NoViolet Bulawayo's visceral, lyrically told story of displacement We Need New Names is pitted against 31 remarkable psychoanalytic case studies in The Examined Life by Stephen Grosz, and Gill Hornby's comedy with bite The Hive on the longlist of 11 debut titles vying for the 2013 Guardian first book award.

The first book award is unique among literary prizes in judging fiction against non-fiction, and is awarded for "excellence, promise and originality", said Lisa Allardice, the Guardian Review's editor and chair of the judges.

This year's list sees authors "grappling with very contemporary issues", Allardice said, describing Lottie Moggah's Kiss Me First– about computer games addict Leila, who agrees to pose as vivacious, bipolar Tess – as "a true thriller for the Facebook generation", and Donal Ryan's novel of multiple narrators The Spinning Heart as "a blistering account of a small Irish town in the aftermath of the financial crash".

The 2013 longlist for the £10,000 prize comprises five non-fiction titles, five novels and a collection of poems, which was the readers' choice. The Shipwrecked House by Claire Trévien, a collection layered through with the metaphor of the sea, is published by independent press Penned in the Margins, and was selected by readers following a month-long nomination process.

With Allardice, this year's judges are psychotherapist and writer Susie Orbach, novelists and critics Rachel Cusk and Philip Hensher, and Paul Mason– the former Newsnight economics editor, now culture and digital editor of Channel 4 News – as well as readers in Waterstones' bookshops nationwide.

"I'm really excited to see what our formidable panel of judges will make of this year's longlist," Allardice said.

The non-fiction contenders include Money: The Unauthorised Biography by Felix Martin – a "lively" approach, setting the record straight on what money is, where it comes from and how it works – and a study of bravery, The Society of Timid Souls by Polly Morland, which is "the perfect companion for our age of anxiety", Allardice said.
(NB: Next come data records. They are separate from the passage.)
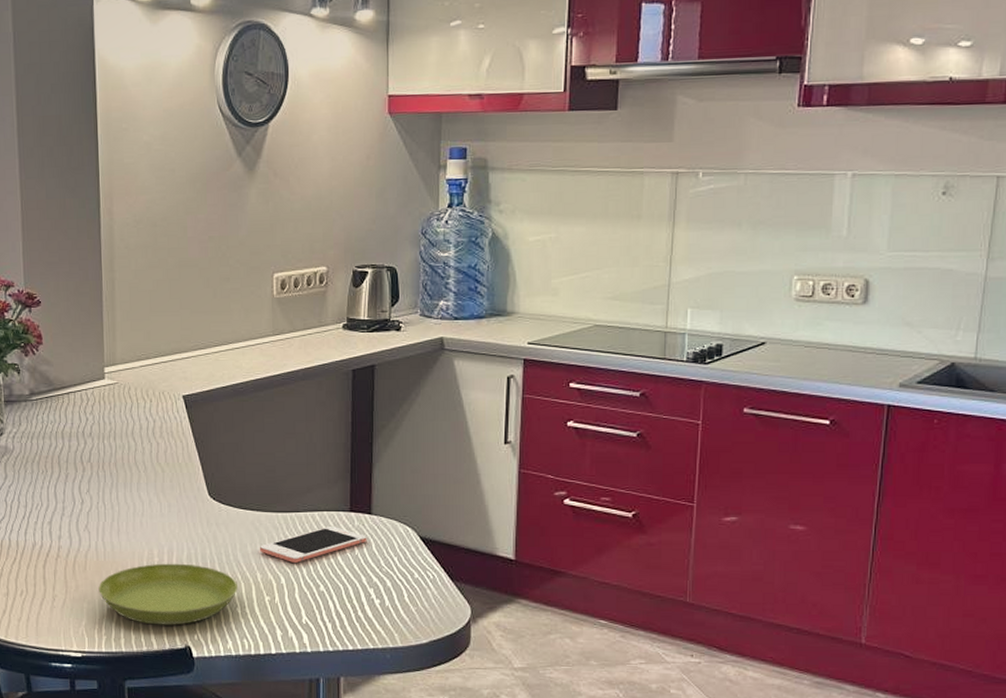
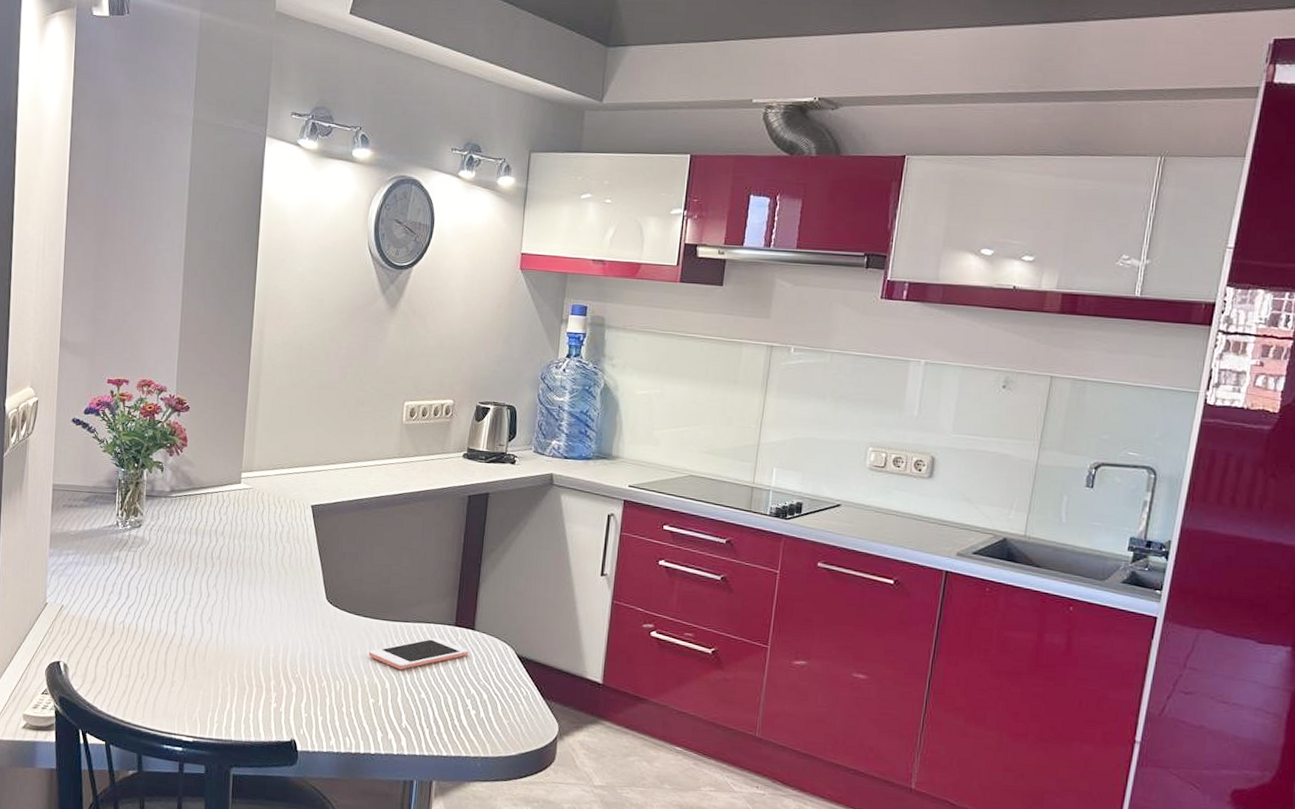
saucer: present [98,563,238,625] -> none [215,659,345,719]

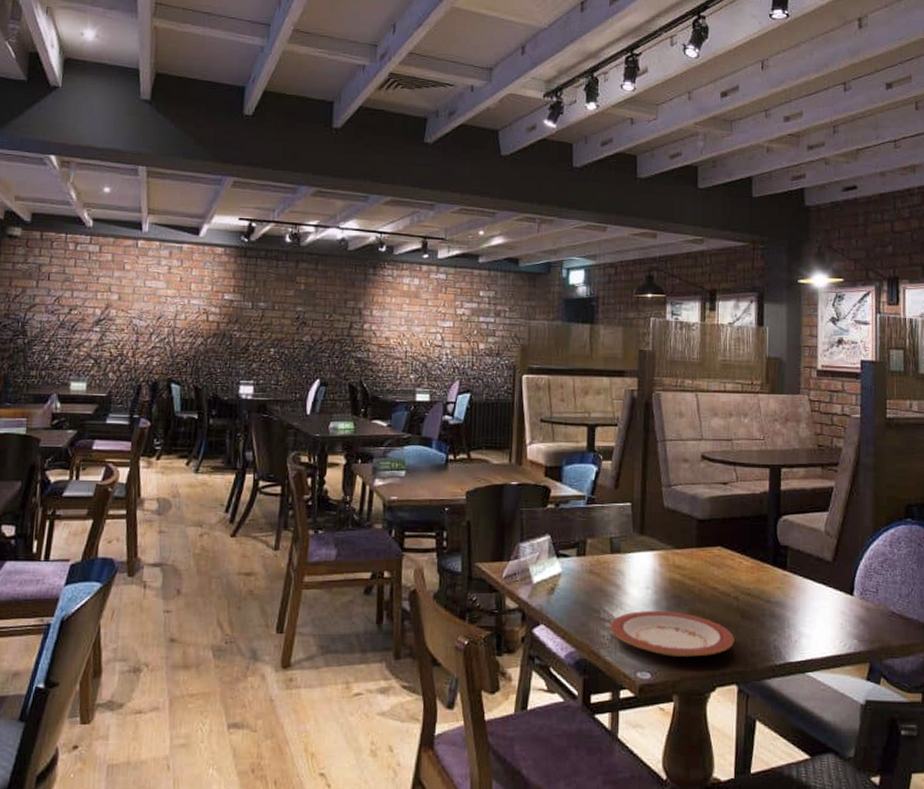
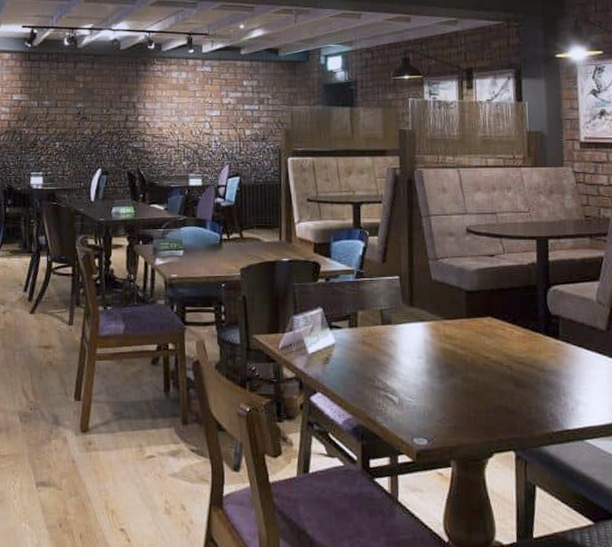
plate: present [610,611,734,657] -> none [384,380,510,424]

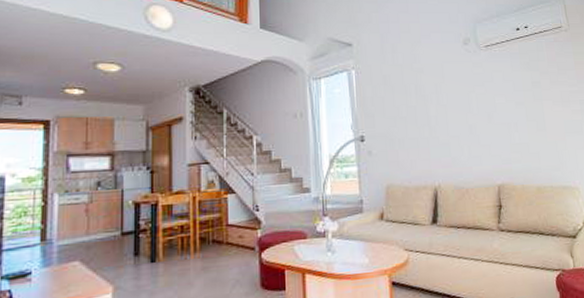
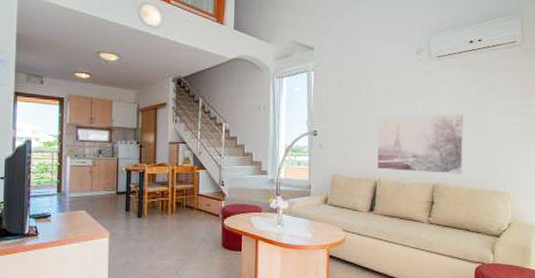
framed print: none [431,104,527,174] -> present [377,113,463,174]

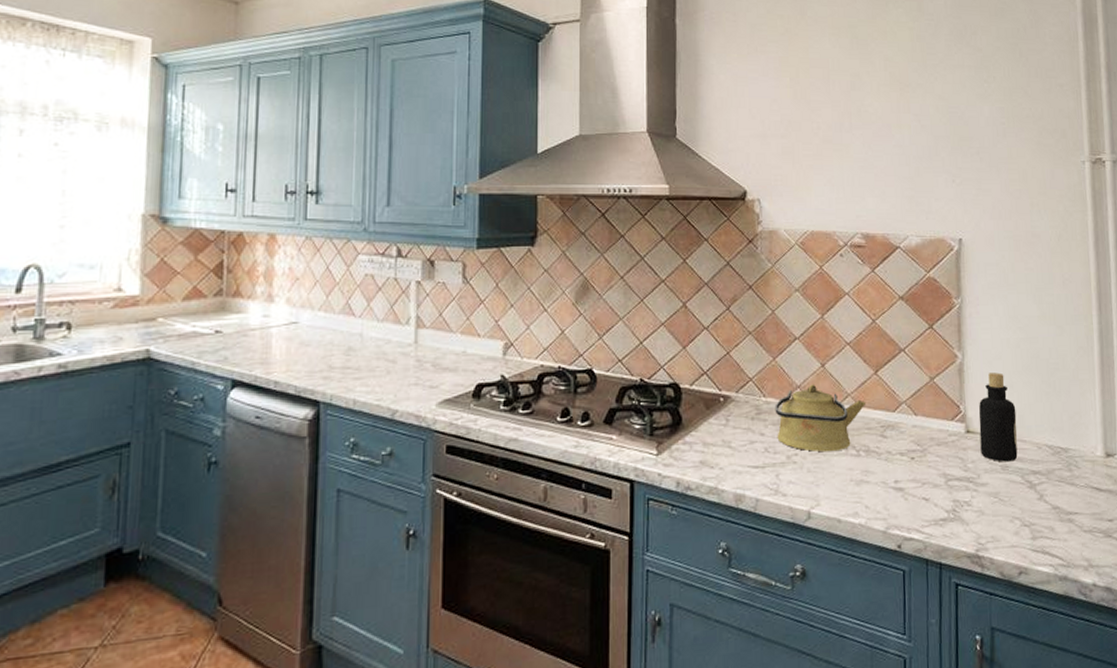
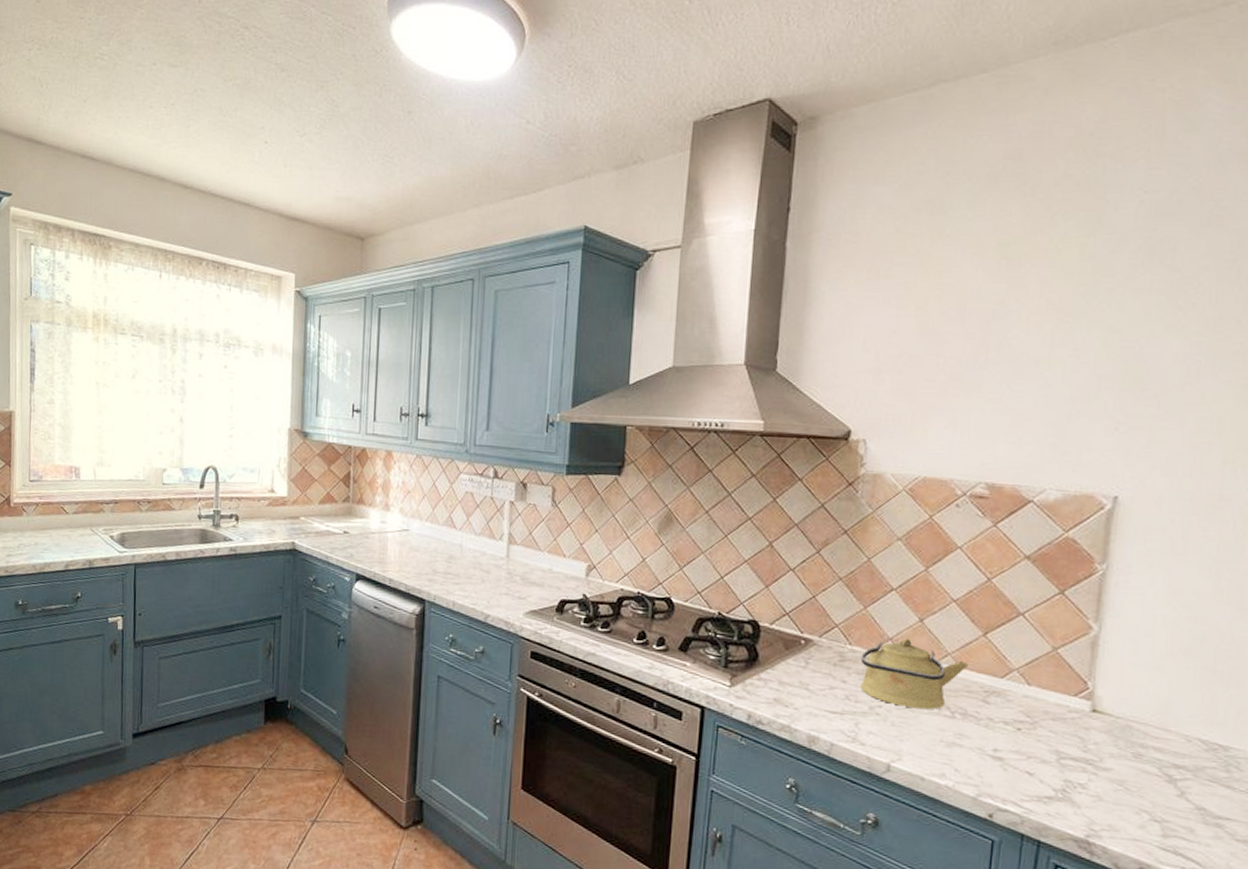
bottle: present [978,372,1018,462] -> none [1108,650,1163,751]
Shereen El Feki uses interviews, statistics, opinion polls and personal reminiscences in her study of the hidden sexual politics of the Arab world, Sex and the Citadel, and in 10 Billion, described by Allardice as a "brutally brief polemic on the impending twin catastrophes of inexorable population growth and climate change", scientist Stephen Emmott sets out his heartfelt warning about the potential consequences of unchecked human expansion.

"And then there are those with more universal themes," Allardice added. "Psychoanalyst Stephen Grosz's The Examined Life puts you right on the couch in a series of 'stories' based on real case histories. And Gill Hornby's romcom The Hive is a stingingly witty portrait of playground politics – among the mums – and female friendship (there are lots of good jokes – all too welcome in nearly 100 first book award submissions)."

Hannah Kent's historical novel Burial Rites completes the shortlist; dripping with atmosphere and bad weather, it is based on the true story of the last woman to be executed in Iceland.

The winner will be announced at a party at Tate Modern in November.